Supplied material -
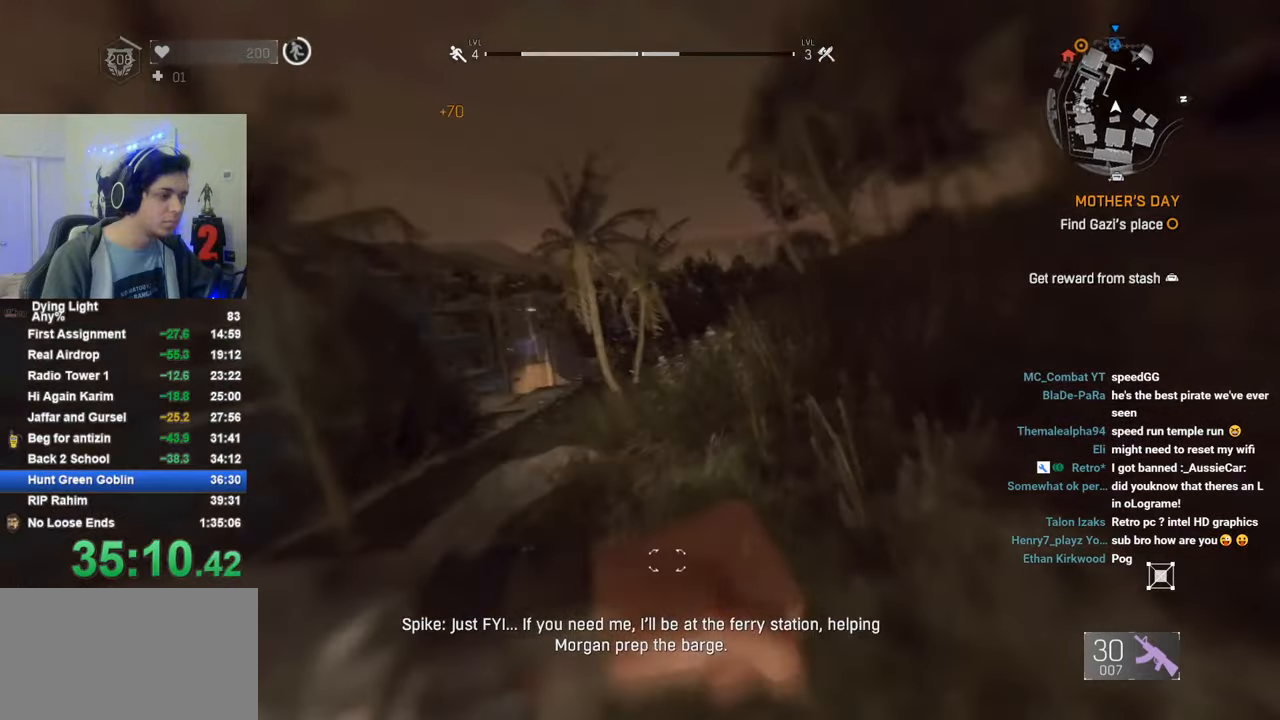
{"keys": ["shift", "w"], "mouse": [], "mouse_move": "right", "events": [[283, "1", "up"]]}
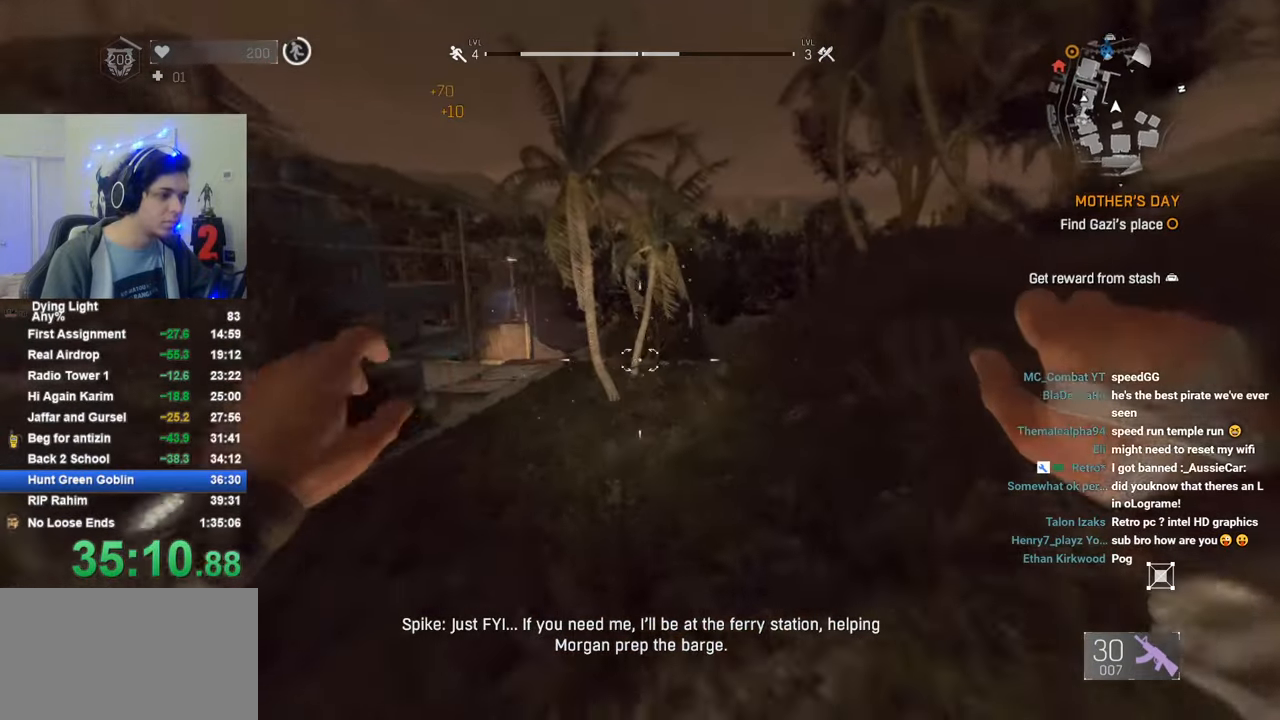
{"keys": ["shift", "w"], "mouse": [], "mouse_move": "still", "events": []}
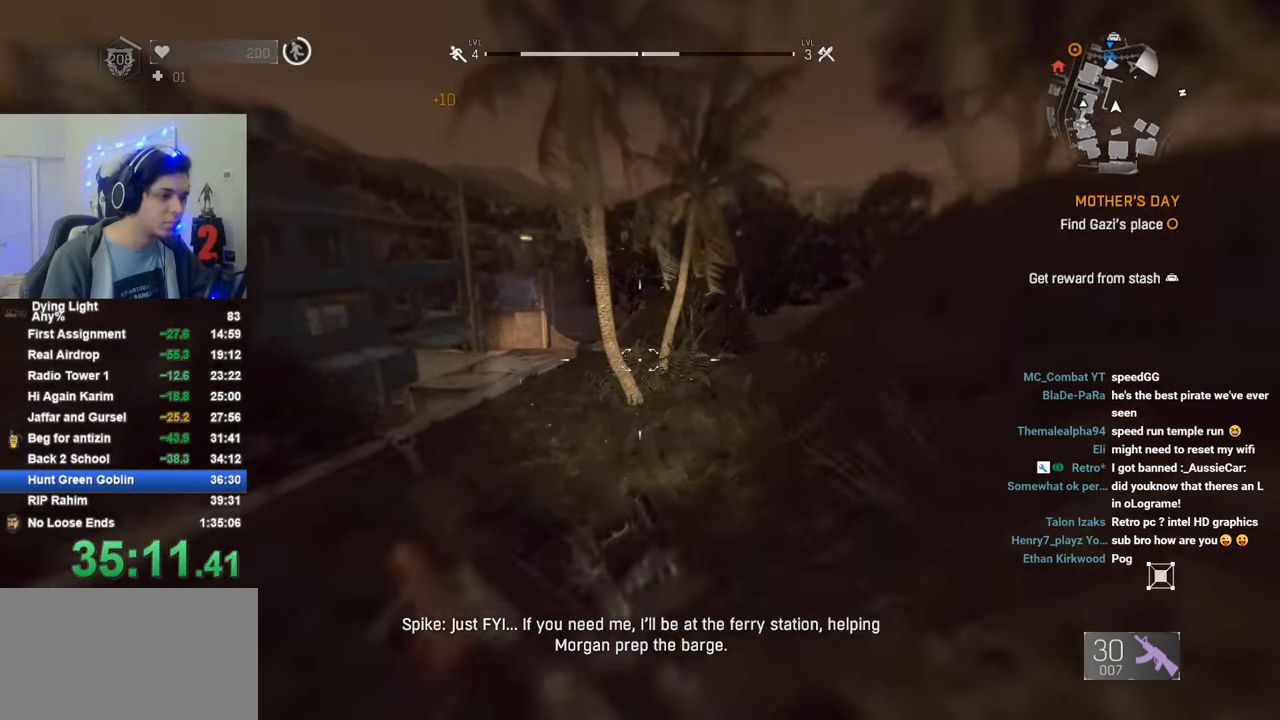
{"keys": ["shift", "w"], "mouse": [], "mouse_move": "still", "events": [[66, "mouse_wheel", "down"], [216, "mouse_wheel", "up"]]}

Try it - Print the entire listing precisely as written, omitting the images it holds.

Solved exercise -
{"keys": ["shift", "w"], "mouse": [], "mouse_move": "right", "events": [[283, "1", "up"]]}
{"keys": ["shift", "w"], "mouse": [], "mouse_move": "still", "events": []}
{"keys": ["shift", "w"], "mouse": [], "mouse_move": "still", "events": [[66, "mouse_wheel", "down"], [216, "mouse_wheel", "up"]]}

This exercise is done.